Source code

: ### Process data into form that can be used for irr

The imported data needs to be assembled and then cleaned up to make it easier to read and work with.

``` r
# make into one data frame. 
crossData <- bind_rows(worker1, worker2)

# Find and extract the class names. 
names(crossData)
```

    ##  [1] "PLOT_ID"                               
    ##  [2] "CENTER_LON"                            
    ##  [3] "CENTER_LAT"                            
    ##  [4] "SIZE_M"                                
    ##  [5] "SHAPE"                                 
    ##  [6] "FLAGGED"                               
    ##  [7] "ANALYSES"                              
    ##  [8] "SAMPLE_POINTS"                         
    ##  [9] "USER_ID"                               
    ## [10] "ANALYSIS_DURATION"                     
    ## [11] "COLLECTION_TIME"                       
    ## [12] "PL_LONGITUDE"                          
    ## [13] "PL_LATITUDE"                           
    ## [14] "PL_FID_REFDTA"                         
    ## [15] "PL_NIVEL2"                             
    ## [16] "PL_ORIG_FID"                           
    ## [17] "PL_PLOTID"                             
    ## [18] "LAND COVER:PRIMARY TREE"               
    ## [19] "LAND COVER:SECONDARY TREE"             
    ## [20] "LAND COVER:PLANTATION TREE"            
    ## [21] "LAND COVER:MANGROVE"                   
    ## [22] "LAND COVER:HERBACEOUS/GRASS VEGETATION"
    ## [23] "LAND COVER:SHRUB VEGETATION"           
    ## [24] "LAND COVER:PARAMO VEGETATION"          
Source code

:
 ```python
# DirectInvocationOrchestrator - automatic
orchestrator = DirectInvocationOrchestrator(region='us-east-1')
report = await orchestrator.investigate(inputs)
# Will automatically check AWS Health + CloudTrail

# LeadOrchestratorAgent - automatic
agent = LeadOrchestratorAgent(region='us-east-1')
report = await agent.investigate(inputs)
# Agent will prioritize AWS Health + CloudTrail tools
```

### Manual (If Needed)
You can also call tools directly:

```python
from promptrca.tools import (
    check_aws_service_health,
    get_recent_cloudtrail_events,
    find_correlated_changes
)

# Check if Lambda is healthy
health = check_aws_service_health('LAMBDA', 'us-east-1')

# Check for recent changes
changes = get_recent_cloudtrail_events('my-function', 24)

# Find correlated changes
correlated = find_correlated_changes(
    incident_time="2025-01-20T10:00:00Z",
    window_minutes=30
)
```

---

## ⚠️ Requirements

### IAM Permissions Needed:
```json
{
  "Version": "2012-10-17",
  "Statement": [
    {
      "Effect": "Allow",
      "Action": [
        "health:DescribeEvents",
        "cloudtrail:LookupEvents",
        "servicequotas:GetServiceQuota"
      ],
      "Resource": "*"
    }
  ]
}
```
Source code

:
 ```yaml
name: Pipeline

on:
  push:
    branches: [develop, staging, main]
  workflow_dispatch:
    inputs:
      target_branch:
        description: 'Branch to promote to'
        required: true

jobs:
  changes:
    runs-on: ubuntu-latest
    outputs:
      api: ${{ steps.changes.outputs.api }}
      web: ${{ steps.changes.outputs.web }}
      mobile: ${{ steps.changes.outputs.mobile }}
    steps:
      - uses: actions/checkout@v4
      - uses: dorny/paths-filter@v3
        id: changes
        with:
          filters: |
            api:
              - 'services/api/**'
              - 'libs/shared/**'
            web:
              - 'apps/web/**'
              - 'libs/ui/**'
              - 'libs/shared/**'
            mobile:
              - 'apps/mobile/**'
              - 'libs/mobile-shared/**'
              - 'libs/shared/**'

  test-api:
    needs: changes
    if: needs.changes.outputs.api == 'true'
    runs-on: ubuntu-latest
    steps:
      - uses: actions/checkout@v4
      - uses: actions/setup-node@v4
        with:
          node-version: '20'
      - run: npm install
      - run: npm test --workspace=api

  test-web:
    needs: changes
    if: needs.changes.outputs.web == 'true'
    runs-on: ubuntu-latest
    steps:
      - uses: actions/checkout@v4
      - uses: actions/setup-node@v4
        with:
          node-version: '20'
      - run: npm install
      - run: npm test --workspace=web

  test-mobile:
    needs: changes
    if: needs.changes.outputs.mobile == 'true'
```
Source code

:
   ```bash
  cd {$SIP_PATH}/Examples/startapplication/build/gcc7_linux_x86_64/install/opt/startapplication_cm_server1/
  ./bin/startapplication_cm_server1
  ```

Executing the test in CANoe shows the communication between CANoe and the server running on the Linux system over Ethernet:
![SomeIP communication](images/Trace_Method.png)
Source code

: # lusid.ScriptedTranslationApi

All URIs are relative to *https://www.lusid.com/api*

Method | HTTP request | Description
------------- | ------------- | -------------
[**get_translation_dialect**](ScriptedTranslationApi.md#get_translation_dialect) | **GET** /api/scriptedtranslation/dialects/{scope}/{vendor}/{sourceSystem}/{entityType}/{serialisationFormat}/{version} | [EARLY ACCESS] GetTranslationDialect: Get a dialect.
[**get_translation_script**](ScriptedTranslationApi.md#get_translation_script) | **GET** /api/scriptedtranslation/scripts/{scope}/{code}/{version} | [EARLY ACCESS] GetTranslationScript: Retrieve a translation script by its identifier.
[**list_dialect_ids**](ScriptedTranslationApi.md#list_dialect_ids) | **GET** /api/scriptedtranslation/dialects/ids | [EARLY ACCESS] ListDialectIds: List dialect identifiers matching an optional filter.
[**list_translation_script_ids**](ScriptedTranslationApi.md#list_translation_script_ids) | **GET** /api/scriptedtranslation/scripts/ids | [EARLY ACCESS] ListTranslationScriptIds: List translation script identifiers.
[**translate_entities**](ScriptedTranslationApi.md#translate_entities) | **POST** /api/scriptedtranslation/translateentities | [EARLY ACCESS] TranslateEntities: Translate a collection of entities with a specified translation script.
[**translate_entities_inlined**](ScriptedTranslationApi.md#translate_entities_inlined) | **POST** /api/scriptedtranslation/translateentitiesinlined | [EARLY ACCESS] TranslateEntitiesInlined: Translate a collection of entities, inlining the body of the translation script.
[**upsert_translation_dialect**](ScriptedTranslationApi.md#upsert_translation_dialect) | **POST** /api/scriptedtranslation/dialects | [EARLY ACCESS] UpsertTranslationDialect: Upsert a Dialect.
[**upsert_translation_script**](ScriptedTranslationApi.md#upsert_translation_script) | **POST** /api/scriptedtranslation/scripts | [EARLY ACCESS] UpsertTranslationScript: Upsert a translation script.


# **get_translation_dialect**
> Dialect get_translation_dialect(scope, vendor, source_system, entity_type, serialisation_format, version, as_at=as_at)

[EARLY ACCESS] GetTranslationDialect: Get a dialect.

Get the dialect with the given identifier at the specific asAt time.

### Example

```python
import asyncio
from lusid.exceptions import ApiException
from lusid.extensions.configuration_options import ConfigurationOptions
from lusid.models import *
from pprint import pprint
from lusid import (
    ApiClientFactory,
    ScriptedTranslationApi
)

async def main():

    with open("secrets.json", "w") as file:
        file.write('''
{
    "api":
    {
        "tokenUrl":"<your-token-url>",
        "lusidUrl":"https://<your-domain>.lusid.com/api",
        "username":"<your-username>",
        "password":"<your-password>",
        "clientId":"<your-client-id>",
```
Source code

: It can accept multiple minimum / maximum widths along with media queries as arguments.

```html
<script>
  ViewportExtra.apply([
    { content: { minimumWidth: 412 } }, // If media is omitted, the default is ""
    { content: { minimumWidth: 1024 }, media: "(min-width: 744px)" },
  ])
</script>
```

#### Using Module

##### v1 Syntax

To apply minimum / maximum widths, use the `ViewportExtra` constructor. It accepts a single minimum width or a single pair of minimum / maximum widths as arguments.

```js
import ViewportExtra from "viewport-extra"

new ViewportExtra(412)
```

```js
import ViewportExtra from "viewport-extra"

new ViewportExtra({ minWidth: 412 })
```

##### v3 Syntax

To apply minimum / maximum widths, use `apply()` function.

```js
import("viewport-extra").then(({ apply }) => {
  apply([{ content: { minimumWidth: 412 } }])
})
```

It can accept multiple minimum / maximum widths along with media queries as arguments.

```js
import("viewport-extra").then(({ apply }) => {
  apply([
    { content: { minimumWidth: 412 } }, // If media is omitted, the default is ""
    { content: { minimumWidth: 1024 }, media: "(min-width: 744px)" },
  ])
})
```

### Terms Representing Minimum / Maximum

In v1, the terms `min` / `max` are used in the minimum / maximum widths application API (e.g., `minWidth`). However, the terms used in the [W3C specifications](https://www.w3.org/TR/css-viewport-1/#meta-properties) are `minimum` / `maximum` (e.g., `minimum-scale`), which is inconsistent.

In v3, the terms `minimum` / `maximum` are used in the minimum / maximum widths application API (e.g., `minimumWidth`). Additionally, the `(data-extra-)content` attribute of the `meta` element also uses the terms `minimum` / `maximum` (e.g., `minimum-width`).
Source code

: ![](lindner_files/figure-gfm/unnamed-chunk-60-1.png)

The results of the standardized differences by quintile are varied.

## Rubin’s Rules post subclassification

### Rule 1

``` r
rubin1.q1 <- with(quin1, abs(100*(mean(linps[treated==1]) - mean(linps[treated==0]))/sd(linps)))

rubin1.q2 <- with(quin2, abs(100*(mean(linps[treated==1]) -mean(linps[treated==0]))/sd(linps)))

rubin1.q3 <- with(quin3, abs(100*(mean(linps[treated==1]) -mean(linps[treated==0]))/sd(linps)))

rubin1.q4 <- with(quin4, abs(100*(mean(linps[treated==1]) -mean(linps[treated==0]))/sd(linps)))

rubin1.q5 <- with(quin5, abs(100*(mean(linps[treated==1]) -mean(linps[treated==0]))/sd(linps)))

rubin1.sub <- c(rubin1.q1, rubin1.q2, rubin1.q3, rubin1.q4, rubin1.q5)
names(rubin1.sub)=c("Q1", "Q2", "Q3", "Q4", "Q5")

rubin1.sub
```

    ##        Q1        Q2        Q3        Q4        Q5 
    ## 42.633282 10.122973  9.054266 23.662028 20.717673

○ ○ ○ ○

YOUR OBJECTIVE —
The answer must consist of each line from the entries that contains the string "east".

FINISHED EXERCISE —
orchestrator = DirectInvocationOrchestrator(region='us-east-1')
agent = LeadOrchestratorAgent(region='us-east-1')
health = check_aws_service_health('LAMBDA', 'us-east-1')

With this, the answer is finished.